Submitted to: Industrial Crops and Products
Publication Type: Peer Reviewed Journal
Publication Acceptance Date: 6/22/2012
Publication Date: 8/7/2012
Citation: Sessa, D.J., Cheng, H.N., Kim, S., Selling, G.W., Biswas, A. 2012. Zein-based polymers formed by modifications with isocyanates. Industrial Crops and Products. 43(1):106-113.
Interpretive Summary: Production of bioplastics in 2011 will top one million tons in 2011 and will double in size by 2015 according to the European Bioplastics Industry. Zein, a protein co-product of the ethanol industry, has great potential for use in the bioplastics industry. Reaction of zein with isocyanates to generate bioplastics is a relatively new area of research. Our current investigation explores the reactivity of isocyanates and diisocyanates with the zein's many potential reactive sites to derive products with improved water resistance. The complex reaction chemistries involved were explored using various analytical techniques providing information basic to the construction of new polymer composites for the industrial market place. Our research findings to derive zein-based polymers will not only benefit the farmer and corn ethanol industry but also the multi-billion dollar thermoplastics industries.

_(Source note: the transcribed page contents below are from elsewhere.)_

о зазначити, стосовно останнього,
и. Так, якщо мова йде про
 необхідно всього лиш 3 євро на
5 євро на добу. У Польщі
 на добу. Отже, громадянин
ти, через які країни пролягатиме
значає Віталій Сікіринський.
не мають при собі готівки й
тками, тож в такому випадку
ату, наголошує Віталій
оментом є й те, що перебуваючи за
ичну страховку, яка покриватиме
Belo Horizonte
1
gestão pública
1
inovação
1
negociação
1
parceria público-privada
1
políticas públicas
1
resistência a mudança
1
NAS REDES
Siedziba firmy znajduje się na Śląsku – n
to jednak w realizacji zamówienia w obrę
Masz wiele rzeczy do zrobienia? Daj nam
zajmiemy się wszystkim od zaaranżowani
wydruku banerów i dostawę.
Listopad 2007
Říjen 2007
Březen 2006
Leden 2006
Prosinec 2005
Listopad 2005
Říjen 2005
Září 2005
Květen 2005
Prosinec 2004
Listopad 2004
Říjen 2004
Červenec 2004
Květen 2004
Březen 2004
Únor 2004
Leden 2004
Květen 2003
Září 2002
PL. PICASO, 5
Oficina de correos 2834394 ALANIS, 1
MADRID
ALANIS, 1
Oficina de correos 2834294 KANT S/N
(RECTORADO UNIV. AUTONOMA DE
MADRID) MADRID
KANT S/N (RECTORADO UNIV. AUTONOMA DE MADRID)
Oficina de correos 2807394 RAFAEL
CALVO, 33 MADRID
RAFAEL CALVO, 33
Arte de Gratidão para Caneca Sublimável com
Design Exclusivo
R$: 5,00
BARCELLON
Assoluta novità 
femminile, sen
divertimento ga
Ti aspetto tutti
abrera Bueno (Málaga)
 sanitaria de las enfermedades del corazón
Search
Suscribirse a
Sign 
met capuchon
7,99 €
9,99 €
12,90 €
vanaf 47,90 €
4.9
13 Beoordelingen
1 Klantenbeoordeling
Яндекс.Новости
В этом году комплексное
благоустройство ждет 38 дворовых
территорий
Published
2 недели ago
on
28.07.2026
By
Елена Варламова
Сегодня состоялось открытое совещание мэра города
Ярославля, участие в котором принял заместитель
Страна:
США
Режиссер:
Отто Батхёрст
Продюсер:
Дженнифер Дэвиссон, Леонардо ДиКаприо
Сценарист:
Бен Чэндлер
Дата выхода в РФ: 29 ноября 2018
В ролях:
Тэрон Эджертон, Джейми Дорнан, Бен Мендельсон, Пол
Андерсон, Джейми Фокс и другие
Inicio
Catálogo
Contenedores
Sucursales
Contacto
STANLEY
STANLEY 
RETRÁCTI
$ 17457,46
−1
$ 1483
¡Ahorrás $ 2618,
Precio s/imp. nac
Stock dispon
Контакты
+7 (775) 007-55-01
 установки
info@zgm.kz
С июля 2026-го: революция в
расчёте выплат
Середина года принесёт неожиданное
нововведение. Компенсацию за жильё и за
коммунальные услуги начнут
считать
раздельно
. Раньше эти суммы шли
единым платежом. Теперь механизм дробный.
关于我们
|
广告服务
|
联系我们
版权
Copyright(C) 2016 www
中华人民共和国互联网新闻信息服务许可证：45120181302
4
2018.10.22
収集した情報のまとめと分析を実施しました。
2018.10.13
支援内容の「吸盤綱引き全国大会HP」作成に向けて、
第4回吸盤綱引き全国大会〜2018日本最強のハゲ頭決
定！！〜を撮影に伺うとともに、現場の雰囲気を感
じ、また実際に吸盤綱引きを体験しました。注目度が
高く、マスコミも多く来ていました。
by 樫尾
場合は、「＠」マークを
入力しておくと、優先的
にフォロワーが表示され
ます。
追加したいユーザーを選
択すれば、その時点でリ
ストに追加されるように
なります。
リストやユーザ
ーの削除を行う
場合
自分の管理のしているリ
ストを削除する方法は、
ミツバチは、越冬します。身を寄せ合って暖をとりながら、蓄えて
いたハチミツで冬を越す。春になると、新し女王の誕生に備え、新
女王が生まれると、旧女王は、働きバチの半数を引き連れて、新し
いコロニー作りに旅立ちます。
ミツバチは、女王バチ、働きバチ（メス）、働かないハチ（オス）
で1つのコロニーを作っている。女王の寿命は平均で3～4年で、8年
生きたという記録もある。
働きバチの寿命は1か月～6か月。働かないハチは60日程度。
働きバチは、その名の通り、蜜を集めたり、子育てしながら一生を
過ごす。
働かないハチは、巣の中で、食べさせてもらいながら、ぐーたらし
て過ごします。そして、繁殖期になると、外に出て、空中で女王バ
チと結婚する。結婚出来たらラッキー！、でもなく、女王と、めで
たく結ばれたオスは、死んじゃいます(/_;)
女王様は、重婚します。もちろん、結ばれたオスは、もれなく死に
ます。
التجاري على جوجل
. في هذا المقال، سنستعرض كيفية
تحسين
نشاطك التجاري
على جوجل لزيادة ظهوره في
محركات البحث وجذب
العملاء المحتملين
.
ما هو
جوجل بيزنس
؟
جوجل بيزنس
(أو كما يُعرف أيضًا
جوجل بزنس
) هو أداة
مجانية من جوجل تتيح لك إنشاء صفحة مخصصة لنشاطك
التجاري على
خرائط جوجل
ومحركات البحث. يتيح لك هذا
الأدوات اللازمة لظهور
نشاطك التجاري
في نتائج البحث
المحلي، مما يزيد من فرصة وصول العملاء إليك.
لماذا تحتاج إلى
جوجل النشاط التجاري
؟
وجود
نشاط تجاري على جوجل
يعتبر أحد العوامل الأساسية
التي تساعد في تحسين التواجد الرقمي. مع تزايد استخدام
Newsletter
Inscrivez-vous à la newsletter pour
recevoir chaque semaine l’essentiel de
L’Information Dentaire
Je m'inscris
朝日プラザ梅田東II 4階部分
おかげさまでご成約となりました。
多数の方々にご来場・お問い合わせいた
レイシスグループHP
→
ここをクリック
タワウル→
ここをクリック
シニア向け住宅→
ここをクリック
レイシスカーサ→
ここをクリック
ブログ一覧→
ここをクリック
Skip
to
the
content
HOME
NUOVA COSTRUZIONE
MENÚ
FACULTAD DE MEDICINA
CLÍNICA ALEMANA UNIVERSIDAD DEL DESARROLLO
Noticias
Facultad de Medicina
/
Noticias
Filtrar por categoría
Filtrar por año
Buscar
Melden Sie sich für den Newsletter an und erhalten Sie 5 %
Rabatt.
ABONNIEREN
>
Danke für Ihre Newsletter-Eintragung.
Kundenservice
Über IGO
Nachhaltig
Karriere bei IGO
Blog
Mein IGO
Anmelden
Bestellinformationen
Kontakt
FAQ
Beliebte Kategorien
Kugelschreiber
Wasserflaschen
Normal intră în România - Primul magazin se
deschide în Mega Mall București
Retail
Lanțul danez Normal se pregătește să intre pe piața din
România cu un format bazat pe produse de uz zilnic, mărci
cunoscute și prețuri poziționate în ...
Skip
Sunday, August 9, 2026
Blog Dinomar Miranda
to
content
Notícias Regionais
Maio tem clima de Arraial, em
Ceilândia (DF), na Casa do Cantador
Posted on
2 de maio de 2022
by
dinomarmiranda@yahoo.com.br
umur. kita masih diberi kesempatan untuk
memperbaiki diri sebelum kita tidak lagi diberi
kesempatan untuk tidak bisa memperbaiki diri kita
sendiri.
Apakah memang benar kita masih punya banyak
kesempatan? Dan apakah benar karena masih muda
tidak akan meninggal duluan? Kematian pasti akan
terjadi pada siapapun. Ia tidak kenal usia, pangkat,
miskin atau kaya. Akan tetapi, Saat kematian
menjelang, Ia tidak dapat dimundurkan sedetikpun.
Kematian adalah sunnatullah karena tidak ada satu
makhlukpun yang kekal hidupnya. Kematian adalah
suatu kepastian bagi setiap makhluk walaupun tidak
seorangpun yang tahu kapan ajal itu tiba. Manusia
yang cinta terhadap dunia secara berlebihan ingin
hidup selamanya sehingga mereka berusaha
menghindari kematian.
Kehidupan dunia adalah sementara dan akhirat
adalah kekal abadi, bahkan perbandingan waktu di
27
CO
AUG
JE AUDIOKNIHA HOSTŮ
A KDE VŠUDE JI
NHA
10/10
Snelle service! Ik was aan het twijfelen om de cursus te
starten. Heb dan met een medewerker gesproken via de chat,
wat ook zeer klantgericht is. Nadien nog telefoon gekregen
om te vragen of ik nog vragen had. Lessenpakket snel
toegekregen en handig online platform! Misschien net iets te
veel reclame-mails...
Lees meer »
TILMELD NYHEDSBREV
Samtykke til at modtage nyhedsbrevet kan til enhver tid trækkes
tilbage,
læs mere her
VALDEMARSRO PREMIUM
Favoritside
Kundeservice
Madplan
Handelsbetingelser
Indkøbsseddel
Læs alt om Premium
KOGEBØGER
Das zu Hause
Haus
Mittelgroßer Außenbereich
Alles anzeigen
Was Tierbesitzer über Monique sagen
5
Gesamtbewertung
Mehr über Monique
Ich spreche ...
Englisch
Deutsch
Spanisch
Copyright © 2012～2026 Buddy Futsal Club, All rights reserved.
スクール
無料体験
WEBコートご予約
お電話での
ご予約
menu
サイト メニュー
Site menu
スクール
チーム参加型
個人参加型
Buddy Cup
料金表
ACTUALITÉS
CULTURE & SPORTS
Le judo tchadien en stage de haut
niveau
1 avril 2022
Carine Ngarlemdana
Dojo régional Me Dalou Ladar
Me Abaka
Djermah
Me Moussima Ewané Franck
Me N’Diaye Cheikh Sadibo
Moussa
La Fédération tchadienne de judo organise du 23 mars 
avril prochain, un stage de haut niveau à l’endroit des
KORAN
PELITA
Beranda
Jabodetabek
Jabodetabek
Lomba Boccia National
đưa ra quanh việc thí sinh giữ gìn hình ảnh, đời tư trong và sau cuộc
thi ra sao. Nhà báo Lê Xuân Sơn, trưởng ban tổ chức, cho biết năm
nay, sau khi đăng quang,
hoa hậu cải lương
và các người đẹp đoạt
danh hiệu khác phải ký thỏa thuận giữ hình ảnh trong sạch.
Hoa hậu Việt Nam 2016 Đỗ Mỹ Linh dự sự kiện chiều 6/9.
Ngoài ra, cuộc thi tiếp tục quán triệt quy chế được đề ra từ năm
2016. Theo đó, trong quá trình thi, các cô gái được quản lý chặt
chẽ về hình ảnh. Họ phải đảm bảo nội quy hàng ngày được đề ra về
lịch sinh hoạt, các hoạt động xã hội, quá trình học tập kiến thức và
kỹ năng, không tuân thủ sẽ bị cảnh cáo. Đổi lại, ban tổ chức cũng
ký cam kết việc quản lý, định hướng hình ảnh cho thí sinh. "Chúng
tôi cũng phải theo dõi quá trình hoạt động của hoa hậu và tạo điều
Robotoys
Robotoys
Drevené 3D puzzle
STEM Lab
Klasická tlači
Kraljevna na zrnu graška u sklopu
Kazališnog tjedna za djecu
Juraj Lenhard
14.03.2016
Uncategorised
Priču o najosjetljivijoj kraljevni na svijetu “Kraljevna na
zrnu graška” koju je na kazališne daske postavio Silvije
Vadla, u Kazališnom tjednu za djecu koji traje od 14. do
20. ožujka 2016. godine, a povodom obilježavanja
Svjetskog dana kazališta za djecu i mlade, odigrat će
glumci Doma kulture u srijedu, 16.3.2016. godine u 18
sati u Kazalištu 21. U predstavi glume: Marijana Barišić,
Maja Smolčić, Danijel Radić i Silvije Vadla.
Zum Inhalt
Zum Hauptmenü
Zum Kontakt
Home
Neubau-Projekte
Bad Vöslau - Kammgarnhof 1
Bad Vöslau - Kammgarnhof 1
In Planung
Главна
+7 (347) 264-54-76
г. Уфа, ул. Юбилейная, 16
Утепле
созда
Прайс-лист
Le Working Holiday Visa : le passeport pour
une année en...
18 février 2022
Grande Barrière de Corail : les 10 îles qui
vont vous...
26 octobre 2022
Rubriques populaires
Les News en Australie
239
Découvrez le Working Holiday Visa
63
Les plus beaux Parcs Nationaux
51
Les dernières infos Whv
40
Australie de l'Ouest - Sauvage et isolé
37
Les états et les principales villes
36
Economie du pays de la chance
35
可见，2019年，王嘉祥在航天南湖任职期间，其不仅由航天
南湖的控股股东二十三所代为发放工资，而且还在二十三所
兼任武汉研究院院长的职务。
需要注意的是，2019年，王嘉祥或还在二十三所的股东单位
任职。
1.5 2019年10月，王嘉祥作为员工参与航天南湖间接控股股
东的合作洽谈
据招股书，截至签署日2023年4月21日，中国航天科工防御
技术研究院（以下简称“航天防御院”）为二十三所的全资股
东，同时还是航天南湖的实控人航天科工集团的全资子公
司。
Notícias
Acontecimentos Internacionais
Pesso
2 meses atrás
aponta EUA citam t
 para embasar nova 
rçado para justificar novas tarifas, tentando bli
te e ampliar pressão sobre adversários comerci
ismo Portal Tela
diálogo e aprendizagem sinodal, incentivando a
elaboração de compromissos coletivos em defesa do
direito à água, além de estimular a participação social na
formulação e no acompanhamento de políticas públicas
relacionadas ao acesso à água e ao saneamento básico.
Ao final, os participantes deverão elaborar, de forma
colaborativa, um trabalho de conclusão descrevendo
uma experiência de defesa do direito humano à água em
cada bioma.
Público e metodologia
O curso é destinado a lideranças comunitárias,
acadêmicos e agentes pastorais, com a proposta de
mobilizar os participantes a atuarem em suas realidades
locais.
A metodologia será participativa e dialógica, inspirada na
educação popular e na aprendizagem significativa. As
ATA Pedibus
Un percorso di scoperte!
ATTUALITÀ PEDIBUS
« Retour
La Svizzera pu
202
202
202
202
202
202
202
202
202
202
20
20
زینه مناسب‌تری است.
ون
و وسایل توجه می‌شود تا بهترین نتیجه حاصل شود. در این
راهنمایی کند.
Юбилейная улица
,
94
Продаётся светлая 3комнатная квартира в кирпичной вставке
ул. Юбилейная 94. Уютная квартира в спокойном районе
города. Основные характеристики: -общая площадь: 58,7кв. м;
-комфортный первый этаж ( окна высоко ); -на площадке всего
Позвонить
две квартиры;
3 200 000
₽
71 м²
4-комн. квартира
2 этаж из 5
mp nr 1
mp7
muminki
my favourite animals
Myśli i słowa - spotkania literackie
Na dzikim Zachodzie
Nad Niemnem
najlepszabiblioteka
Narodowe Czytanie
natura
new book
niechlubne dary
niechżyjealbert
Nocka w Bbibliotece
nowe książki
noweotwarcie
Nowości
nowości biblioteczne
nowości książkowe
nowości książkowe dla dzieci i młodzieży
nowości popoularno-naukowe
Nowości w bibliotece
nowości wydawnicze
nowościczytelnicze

Technical Abstract: Zein is a prolamine protein found in corn and a promising industrial bioplastic. However, for zein to reach its full commercial potential, research must find ways to overcome two main problems: its relatively high cost and its poor resistance to water. In this work, we have modified zein with several isocyanates and diisocyanates. The major reaction pathways have been identified with the help of NMR. For all the isocyanates employed, the surface free energy of the modified zein has decreased, indicating decreased hydrophilicity. The moisture uptake also appears to decrease with isocyanate modification. As expected, the reaction with diisocyanate partly increases the molecular weight of zein. DSC data show single glass transition temperatures in all cases. The mechanical properties of modified zein are either similar to unmodified zein or reduced in some cases. An attempt has also been made to carry out isocyanate reactions on the surface of zein films.